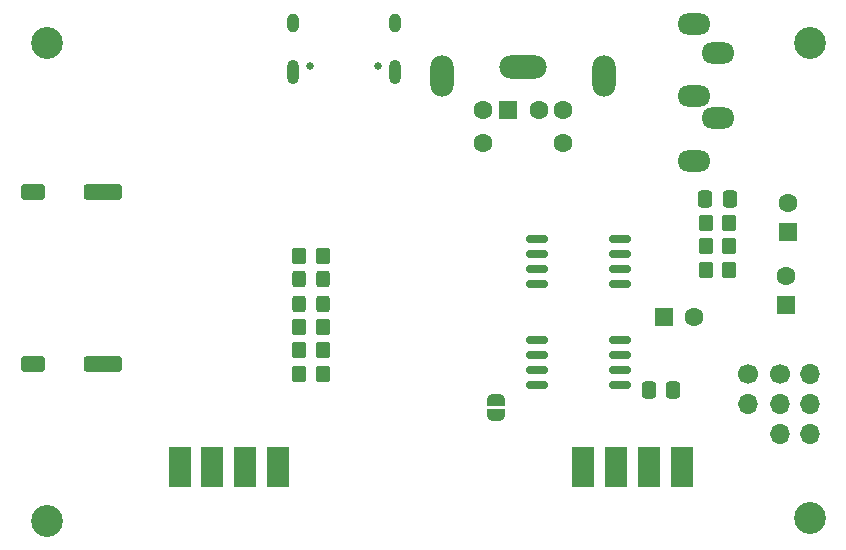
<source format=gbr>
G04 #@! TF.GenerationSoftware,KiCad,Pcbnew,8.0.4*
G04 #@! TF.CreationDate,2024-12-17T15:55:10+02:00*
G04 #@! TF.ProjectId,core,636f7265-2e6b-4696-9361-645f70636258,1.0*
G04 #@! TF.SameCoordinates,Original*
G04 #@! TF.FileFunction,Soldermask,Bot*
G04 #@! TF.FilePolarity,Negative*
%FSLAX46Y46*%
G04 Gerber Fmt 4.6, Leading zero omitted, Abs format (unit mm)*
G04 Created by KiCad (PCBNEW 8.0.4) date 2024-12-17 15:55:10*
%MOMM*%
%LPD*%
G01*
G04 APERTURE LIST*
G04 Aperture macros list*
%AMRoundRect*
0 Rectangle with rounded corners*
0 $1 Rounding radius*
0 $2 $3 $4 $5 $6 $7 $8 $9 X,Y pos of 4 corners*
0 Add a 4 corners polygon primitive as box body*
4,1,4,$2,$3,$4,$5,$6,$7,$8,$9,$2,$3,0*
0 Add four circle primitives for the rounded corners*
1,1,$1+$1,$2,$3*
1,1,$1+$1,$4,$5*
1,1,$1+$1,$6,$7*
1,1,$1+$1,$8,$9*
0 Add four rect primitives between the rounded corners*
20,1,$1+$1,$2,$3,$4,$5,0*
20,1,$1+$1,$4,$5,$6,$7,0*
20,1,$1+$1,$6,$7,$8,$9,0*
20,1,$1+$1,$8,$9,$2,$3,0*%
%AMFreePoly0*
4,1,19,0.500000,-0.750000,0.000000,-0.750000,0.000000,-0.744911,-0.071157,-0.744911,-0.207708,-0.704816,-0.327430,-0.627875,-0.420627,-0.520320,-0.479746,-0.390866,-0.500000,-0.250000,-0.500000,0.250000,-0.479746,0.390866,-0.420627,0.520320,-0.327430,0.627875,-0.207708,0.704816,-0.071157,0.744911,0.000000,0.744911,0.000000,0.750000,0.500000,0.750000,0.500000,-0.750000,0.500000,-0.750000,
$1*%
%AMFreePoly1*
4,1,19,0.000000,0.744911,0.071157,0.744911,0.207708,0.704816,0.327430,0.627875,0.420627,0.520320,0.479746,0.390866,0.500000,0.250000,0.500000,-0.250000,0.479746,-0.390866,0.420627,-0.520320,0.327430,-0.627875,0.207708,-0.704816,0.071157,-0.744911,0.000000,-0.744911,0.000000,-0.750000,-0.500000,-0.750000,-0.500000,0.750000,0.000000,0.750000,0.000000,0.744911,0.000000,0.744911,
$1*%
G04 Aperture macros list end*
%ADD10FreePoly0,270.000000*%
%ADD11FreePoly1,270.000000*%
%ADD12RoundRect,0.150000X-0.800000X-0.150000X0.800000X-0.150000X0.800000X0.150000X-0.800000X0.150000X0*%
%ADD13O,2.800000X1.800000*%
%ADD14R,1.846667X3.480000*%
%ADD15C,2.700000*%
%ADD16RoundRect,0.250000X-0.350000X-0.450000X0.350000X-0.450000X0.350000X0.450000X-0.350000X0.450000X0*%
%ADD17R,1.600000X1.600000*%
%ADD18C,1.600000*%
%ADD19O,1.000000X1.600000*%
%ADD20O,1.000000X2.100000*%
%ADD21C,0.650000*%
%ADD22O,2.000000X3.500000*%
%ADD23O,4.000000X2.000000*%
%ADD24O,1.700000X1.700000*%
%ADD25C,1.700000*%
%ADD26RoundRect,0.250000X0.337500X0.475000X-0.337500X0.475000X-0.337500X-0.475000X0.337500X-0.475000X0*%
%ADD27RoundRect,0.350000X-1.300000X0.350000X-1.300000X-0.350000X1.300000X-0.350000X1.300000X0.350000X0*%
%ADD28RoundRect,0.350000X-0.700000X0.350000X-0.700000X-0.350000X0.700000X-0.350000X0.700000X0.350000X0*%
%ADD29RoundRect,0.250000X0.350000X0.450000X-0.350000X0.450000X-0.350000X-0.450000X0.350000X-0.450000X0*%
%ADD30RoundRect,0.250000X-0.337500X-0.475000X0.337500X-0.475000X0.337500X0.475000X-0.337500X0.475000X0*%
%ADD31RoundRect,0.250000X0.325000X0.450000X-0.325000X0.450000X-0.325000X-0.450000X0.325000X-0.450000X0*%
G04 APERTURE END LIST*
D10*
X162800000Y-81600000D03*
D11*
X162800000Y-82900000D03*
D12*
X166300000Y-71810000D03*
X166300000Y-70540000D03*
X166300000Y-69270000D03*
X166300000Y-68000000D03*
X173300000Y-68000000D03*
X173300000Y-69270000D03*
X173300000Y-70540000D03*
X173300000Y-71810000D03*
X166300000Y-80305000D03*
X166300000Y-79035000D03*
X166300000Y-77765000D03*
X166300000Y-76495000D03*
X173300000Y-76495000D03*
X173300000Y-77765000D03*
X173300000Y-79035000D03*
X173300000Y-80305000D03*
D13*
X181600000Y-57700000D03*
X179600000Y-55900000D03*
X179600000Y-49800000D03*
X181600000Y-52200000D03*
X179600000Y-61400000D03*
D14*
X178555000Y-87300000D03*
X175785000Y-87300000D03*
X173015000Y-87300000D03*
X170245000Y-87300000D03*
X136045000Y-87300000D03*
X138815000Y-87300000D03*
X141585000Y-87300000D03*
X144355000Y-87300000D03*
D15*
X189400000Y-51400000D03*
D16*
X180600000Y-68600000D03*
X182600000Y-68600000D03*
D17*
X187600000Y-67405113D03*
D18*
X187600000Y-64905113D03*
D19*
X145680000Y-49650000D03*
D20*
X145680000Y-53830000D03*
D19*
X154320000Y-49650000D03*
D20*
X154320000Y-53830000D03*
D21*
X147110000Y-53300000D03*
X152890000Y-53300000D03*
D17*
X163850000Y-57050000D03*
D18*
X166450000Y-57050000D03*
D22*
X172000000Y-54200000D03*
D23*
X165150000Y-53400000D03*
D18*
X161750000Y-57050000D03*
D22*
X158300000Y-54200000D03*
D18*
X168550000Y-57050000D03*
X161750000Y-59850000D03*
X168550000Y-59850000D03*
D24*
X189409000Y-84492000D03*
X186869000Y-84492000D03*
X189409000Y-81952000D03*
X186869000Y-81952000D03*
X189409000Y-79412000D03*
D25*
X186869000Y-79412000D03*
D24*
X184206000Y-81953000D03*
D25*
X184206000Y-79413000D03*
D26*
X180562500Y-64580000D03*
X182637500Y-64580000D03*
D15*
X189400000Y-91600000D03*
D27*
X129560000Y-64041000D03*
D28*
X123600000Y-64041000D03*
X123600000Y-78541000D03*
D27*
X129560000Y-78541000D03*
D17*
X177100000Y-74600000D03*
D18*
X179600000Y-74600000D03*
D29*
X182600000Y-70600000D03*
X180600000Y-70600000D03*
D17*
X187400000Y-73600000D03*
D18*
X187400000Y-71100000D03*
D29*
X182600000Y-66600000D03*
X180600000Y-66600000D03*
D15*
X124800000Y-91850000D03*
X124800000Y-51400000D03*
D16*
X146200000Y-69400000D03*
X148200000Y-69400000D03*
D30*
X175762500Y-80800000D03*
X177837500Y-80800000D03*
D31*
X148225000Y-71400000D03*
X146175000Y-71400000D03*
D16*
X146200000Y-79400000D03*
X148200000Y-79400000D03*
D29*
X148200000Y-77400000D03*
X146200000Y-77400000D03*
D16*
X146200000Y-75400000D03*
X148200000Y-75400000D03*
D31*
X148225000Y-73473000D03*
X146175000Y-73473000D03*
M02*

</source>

Assignment: Your reply should consist only of the lines from the one containing "X129560000Y-64041000D03*" through the last line of the records, each reproduced exactly.

Written response:
X129560000Y-64041000D03*
D28*
X123600000Y-64041000D03*
X123600000Y-78541000D03*
D27*
X129560000Y-78541000D03*
D17*
X177100000Y-74600000D03*
D18*
X179600000Y-74600000D03*
D29*
X182600000Y-70600000D03*
X180600000Y-70600000D03*
D17*
X187400000Y-73600000D03*
D18*
X187400000Y-71100000D03*
D29*
X182600000Y-66600000D03*
X180600000Y-66600000D03*
D15*
X124800000Y-91850000D03*
X124800000Y-51400000D03*
D16*
X146200000Y-69400000D03*
X148200000Y-69400000D03*
D30*
X175762500Y-80800000D03*
X177837500Y-80800000D03*
D31*
X148225000Y-71400000D03*
X146175000Y-71400000D03*
D16*
X146200000Y-79400000D03*
X148200000Y-79400000D03*
D29*
X148200000Y-77400000D03*
X146200000Y-77400000D03*
D16*
X146200000Y-75400000D03*
X148200000Y-75400000D03*
D31*
X148225000Y-73473000D03*
X146175000Y-73473000D03*
M02*

</source>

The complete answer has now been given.